There's a simple reason for this. To see it, just ask why anyone would want to buy (say) a 10-year bond if a two-year one yields more. The answer is that they would do so if they expected short-term yields to fall, so that when the two-year bond matures they will face low returns on their reinvestment. But, of course, short-term yields would fall if the economy is weak.

It's not surprise, therefore, that the yield curve should predict economic activity. What is a surprise, though, is that for years this has not been sufficiently well known. In 2008, economists at the San Francisco Fed pointed out that the yield curve did a better of forecasting the economy than economists. The fact that the recession of that year (which followed an inverted yield curve) took many economists by surprise only strengthened their point.

If you think this just shows the folly of economic forecasting, think again. Equity investors haven't heeded the message of the yield curve, either. The last two yield curve inversions, in 2000 and 2007, led to slumps in share prices. If investors had heeded the message of the yield curve, they would have saved themselves trillions of dollars.

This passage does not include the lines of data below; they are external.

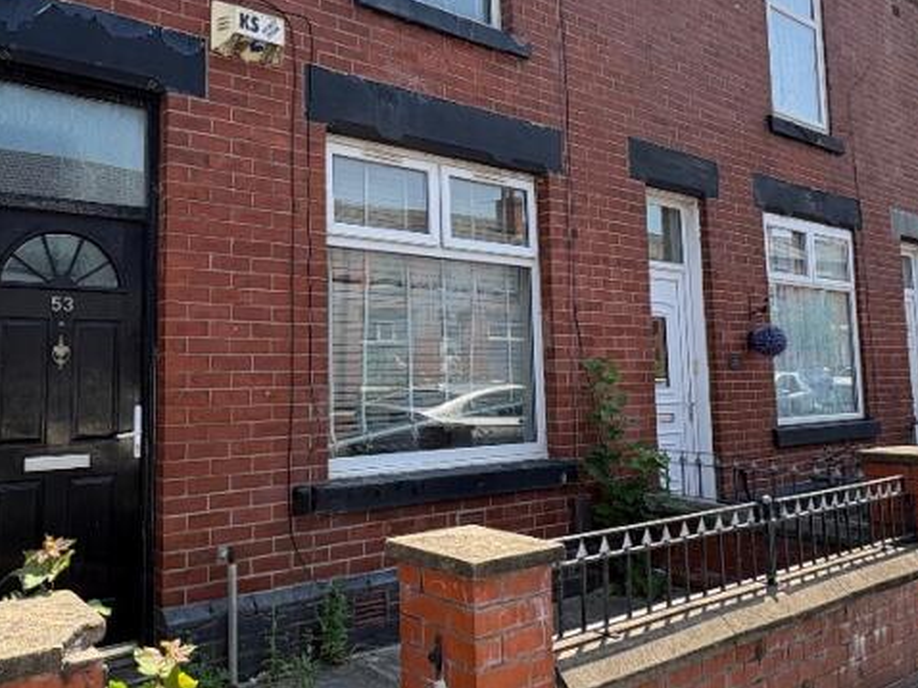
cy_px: 290
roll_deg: +0.8
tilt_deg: +7.1
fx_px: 795
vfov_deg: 46.6
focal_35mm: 30
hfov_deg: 59.1
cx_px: 332
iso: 40
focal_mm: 2.22
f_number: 2.2
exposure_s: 1/341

You might think, therefore, that the recent flattening of the yield curve is worrying.

It is a concern, but not yet a pressing one. Much of the predictive power of the curve comes when it is inverted - because recessions and bear markets then follow. When the curve is upward sloping, as it still is, movements in it are less worrying.

Some simple statistics tell us this. Since 1987 the correlation between the gap between 10- and two-year yields and subsequent two-yearly changes in industrial production has been 0.3. But if we look only at periods when 10-year yields have been above two-year ones, this correlation has been 0.16. And while the correlation between the yield gap and subsequent two-yearly returns on equities has been 0.16 for the whole post-1987 sample, it has been minus 0.05 at times when the yield curve has sloped upwards.

The recent flattening of the curve is therefore not telling us much. But this could change. If long-dated yields stay around their current levels as shorter-dated ones rise next year then the curve could become inverted. That would be the time to expect recession and sell equities.

Such an inversion might seem a distant possibility. I mention it to point out that many investors are worrying about the wrong thing. They're worrying that there's a 'bond bubble', which could burst when QE ends. From the point of view of equity investors, however, higher bond yields are to be welcomed because they would be a sign of a reduced chance of recession and bear market. In this sense, what should worry equity investors is not a sell-off of bonds but the lack of one.